**Bacaan Terpilih:**

_ _ _ _ _ _ _

Yogyakarta, Suara ‘Aisyiyah – Pimpinan Daerah Muhammadiyah (PDM) Bantul mengadakan Kajian Rabu Malam Angkatan Muda Muhammadiyah Bantul pada (3/8) dengan mengangkat tema “Gender dan Feminisme dalam Islam” melalui siaran YouTube @KRAMAT Bantul. Kajian kali ini menghadirkan Tri Hastuti Nur Rochimah sebagai narasumber.
Seringkali, pembicaraan mengenai gender dihubungankan dengan seks. Padahal, pengertian seks sendiri adalah jenis kelamin, sedangkan gender berbicara tentang konstruksi sosial. Kedua hal tersebut tentu memiliki arti yang sangat berbeda. Tri Hastuti menekankan bahwa konstruksi sosial adalah sesuatu yang dibangun dan dibentuk oleh masyarakat sosial, yang erat kaitannya dengan siapa yang memimpin sistem sosial tersebut.
Konstruksi gender tak lepas dari pembahasan mengenai peran, posisi, maupun perilaku dalam tatanan sosial, baik posisi laki-laki maupun perempuan. Ketika konstruksi sosial memunculkan ketidakadilan, maka akan muncul masalah. Hal inilah yang memunculkan gerakan-gerakan seperti feminisme.
Baca Juga: Mengenal Kekerasan Berbasis Gender Online
Tri Hastuti memaparkan, dampak dari ketidakadilan tersebut dapat menimbulkan beberapa masalah. Pertama, stereotype atau pelabelan. Contohnya perempuan dianggap sebagai makhluk penggoda, sehingga ketika terjadi kasus pelecahan seksual justru perempuan yang dicecar. Kedua, kekerasan. Ketika perempuan sudah mendapatkan label sebagai makhluk penggoda ataupun mahluk lemah, maka akan memicu timbulnya kekerasan.

_ _ _ _ _ _ _

**Data yang Disediakan:**
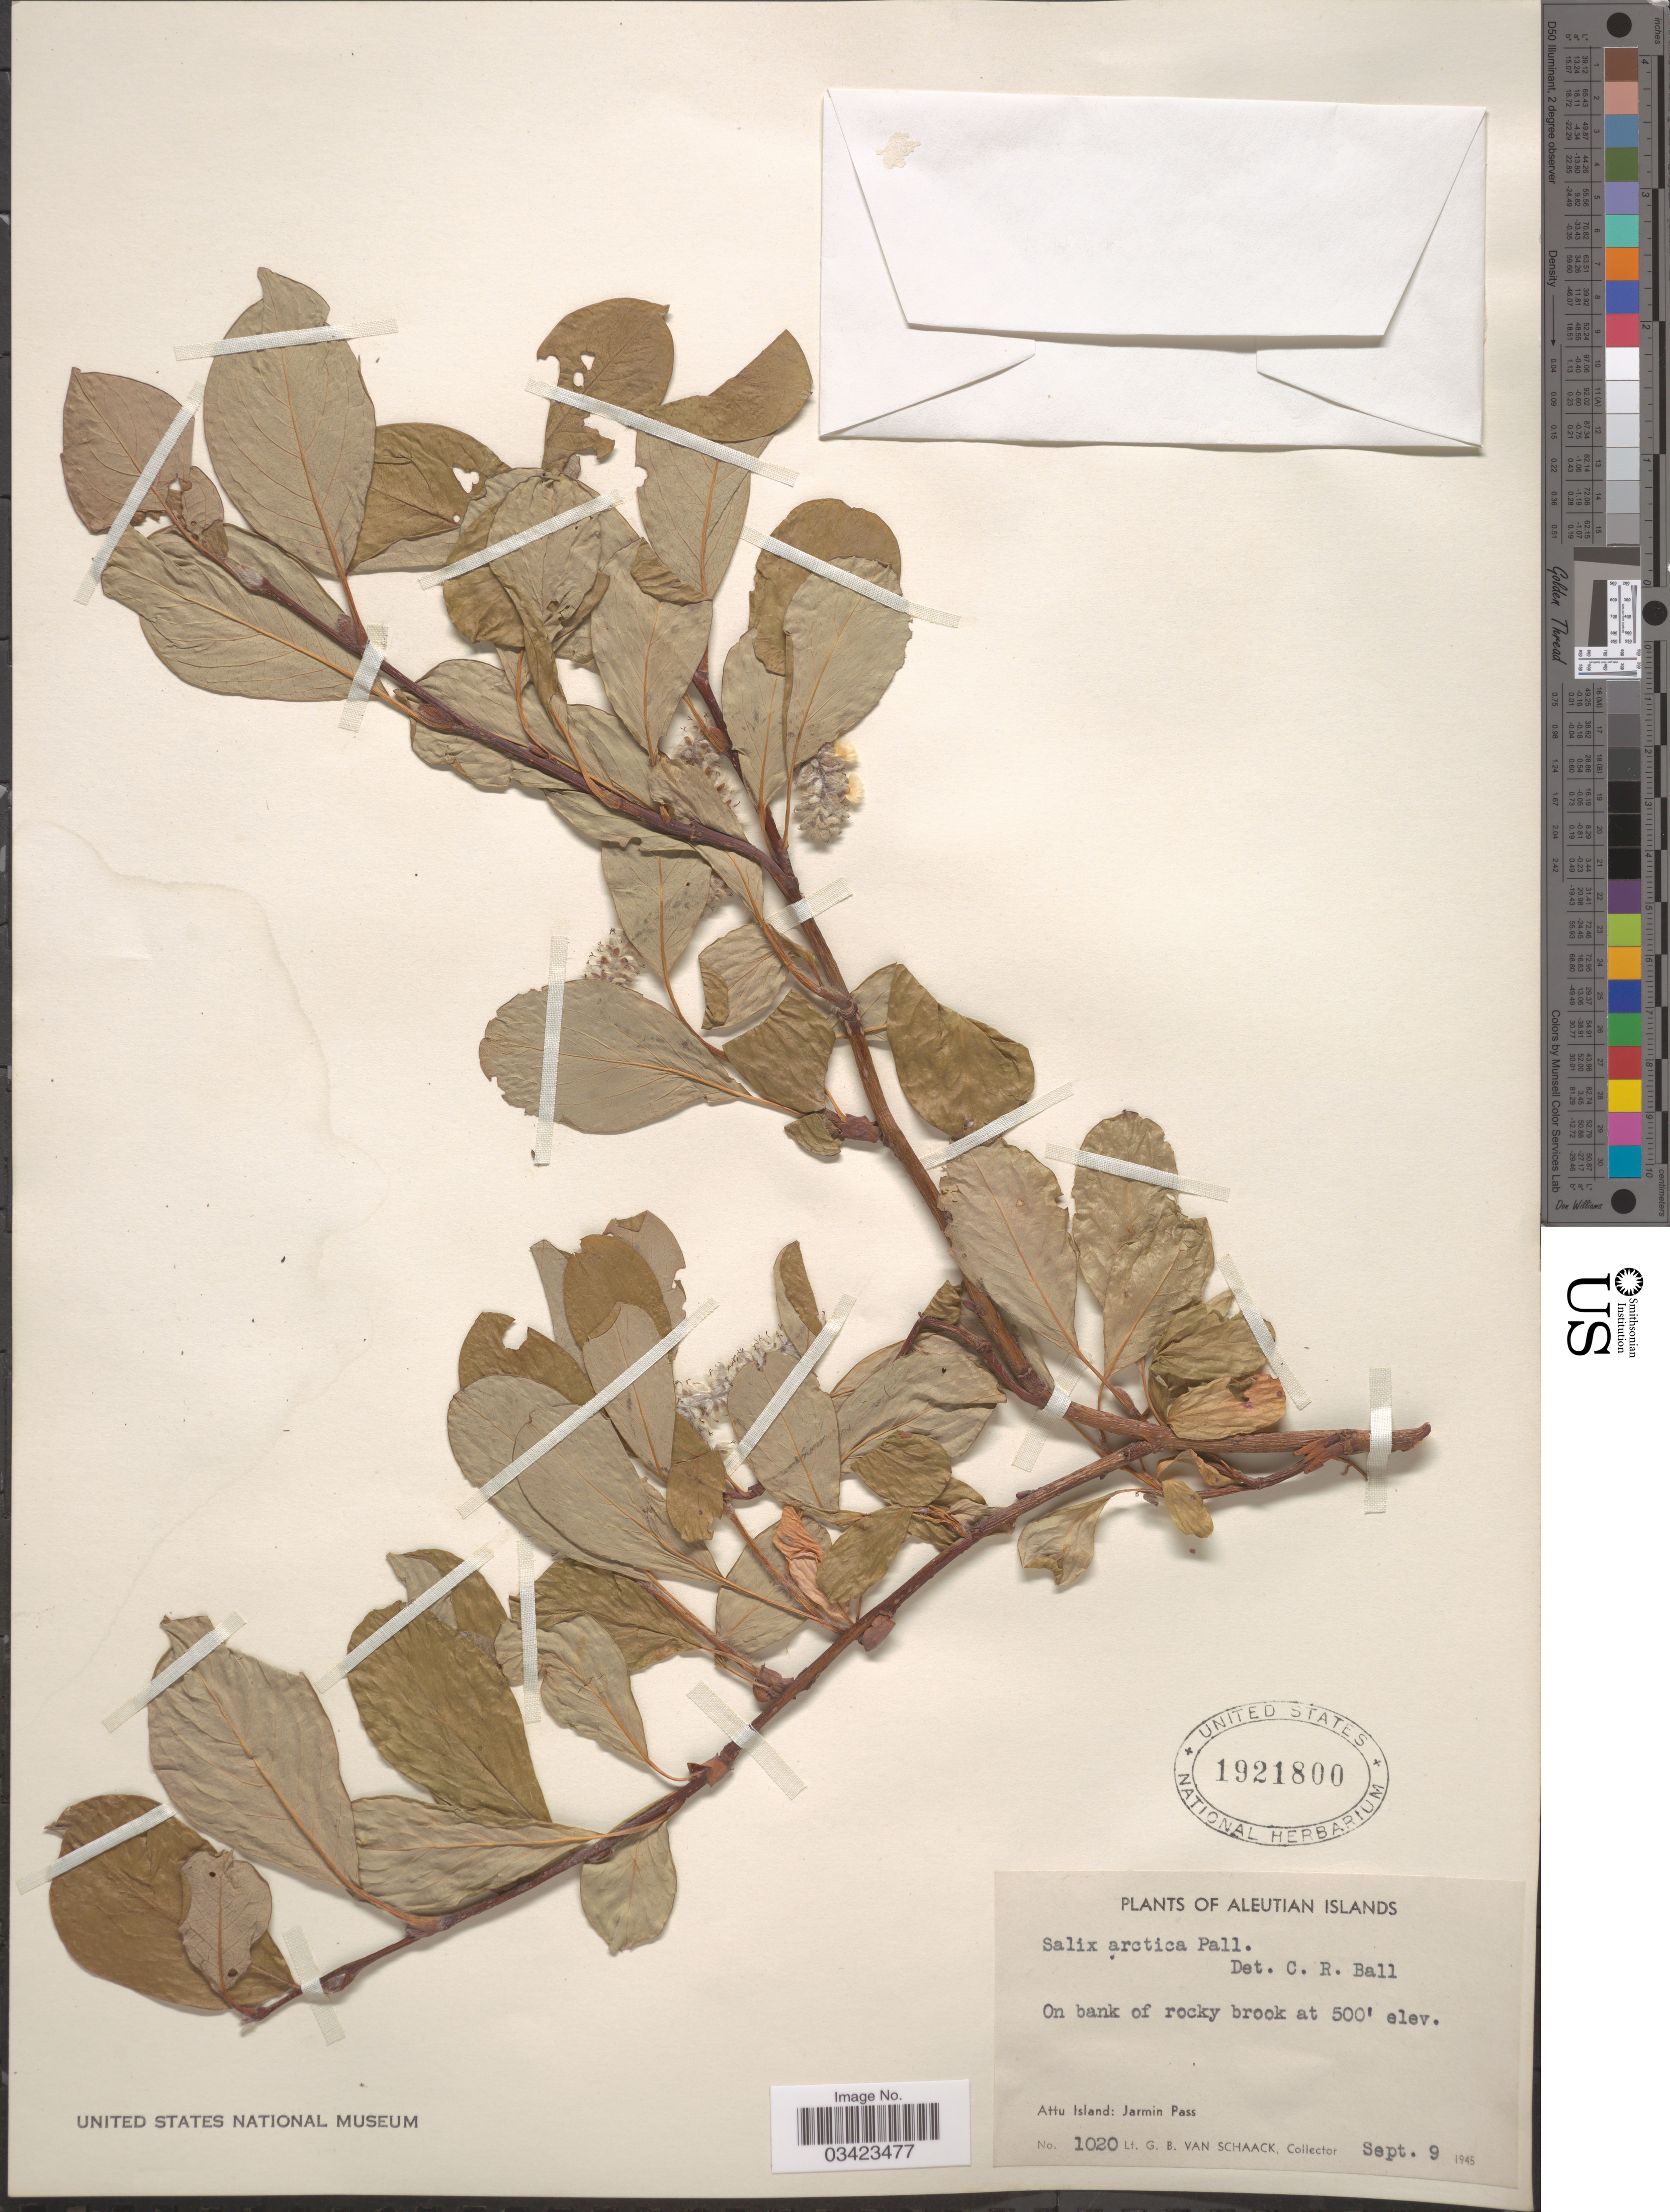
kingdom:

_ _ _ _ _ _ _

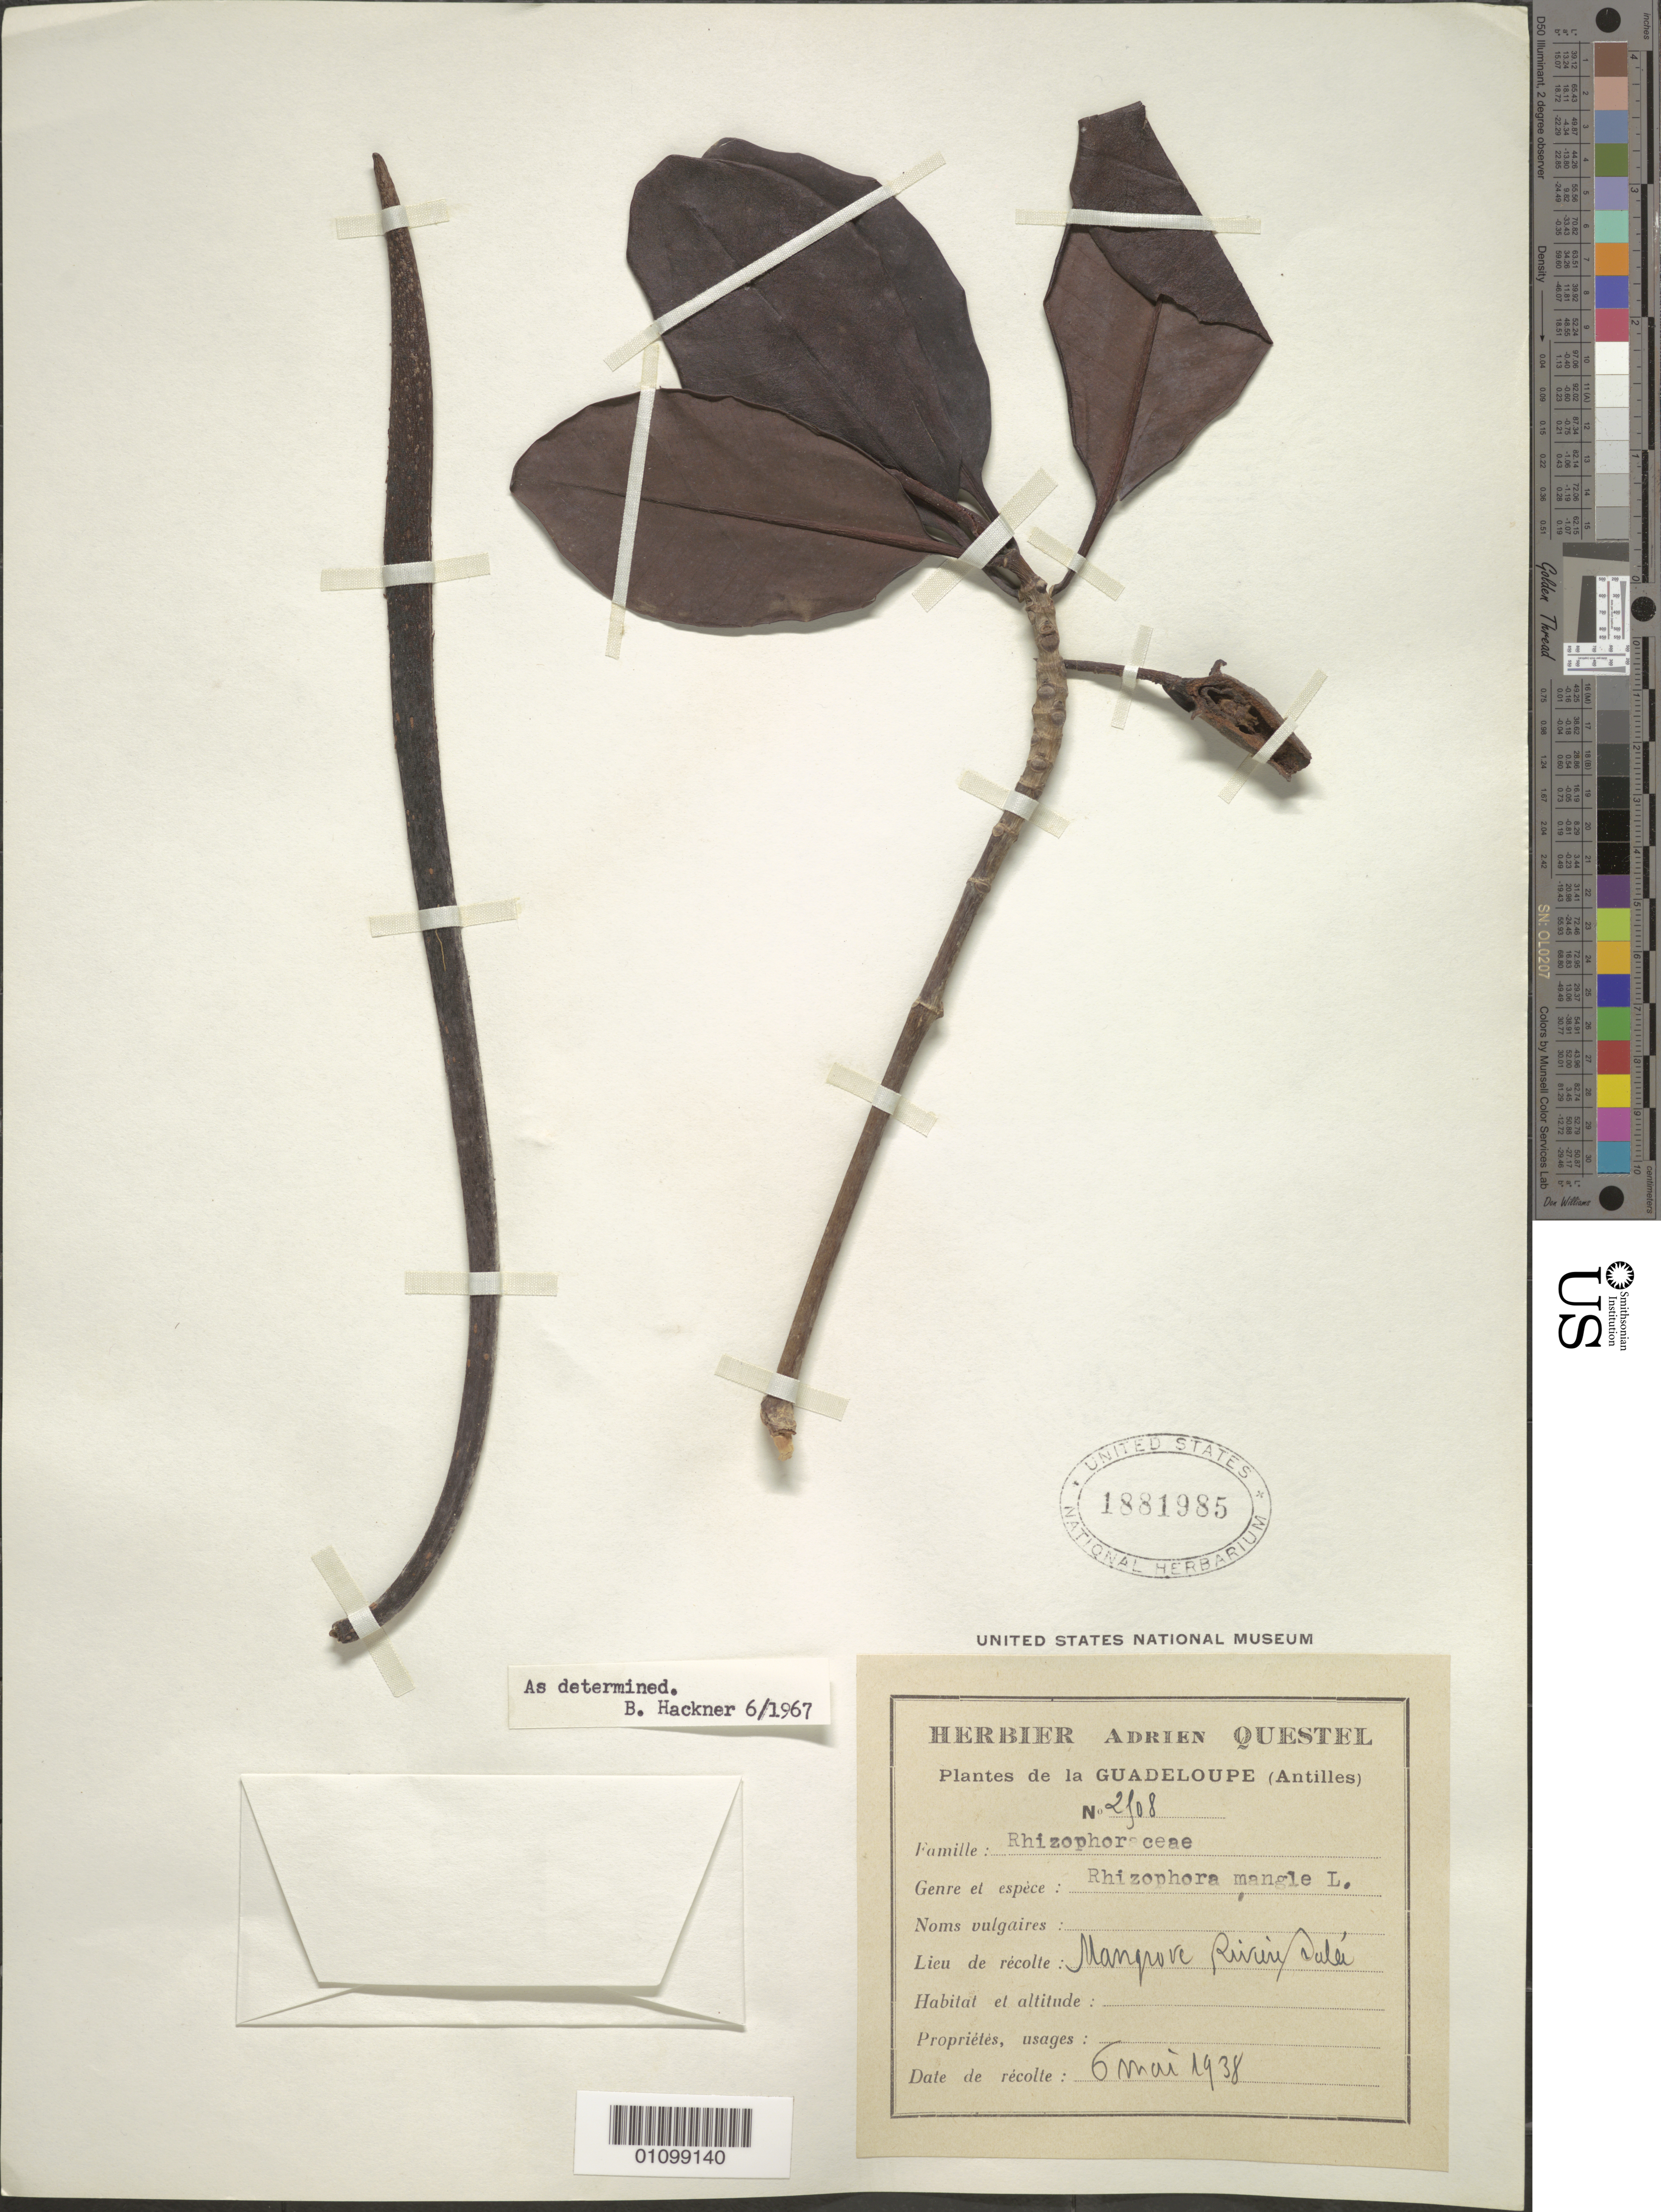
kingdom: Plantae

_ _ _ _ _ _ _

**Soal Latihan:**
1 – Menurut bacaan tentang kajian gender dan feminisme dalam Islam, apa pengertian seks?
2 – Sambung bacaan tentang kajian gender dan feminisme dalam Islam mulai setelah kalimat terakhirnya.

**Kunci Jawaban:**
1 – Seks berarti jenis kelamin.

2 –
Ketiga, marginalisasi atau peminggiran. “Untuk apa perempuan sekolah tinggi-tinggi, toh ujung-ujungnya nanti di dapur?” ujar Tri menirukan ungkapan yang masih sering dilontarkan kepada perempuan. Menurut dia, ungkapan itu akan memunculkan masalah, di mana perempuan terbiasa ditinggalkan di belakang. Keempat, double burden atau peran ganda. Perempuan dituntut sempurna sebagai ibu rumah tangga maupun pekerja di kantor.
Kelima, subordinasi. Karena muncul masalah-masalah di atas, maka muncullah gerakan feminisme. Gerakan ini muncul akibat ketertindasan dalam masyarakat patriraki. Feminisme gelombang pertama yang biasa disebut sebagai feminisme liberal menuntut hak pekerjaan, hak pilih, hak pendidikan, dan kesetaraan di depan hukum.
Gelombang feminisme kedua diisi oleh feminisme radikal, di mana mereka melawan eksploitasi dan komodifikasi perempuan dalam perayaan. Sedangkan gelombang ketiga muncul dengan mengkritisi gelombang kedua yang kurang memperhatikan perbedaan laki-laki dan perempuan.
Sementara feminis muslim, Tri menyampaikan, adalah gerakan feminis yang menyandarkan pada keyakinan adanya kecenderungan misoginis dan patriakis di dalam teks-teks klasik, sehingga menghasilkan tafsir-tafsir keagamaan yang bias pada kepentingan laki-laki. (fathiyya)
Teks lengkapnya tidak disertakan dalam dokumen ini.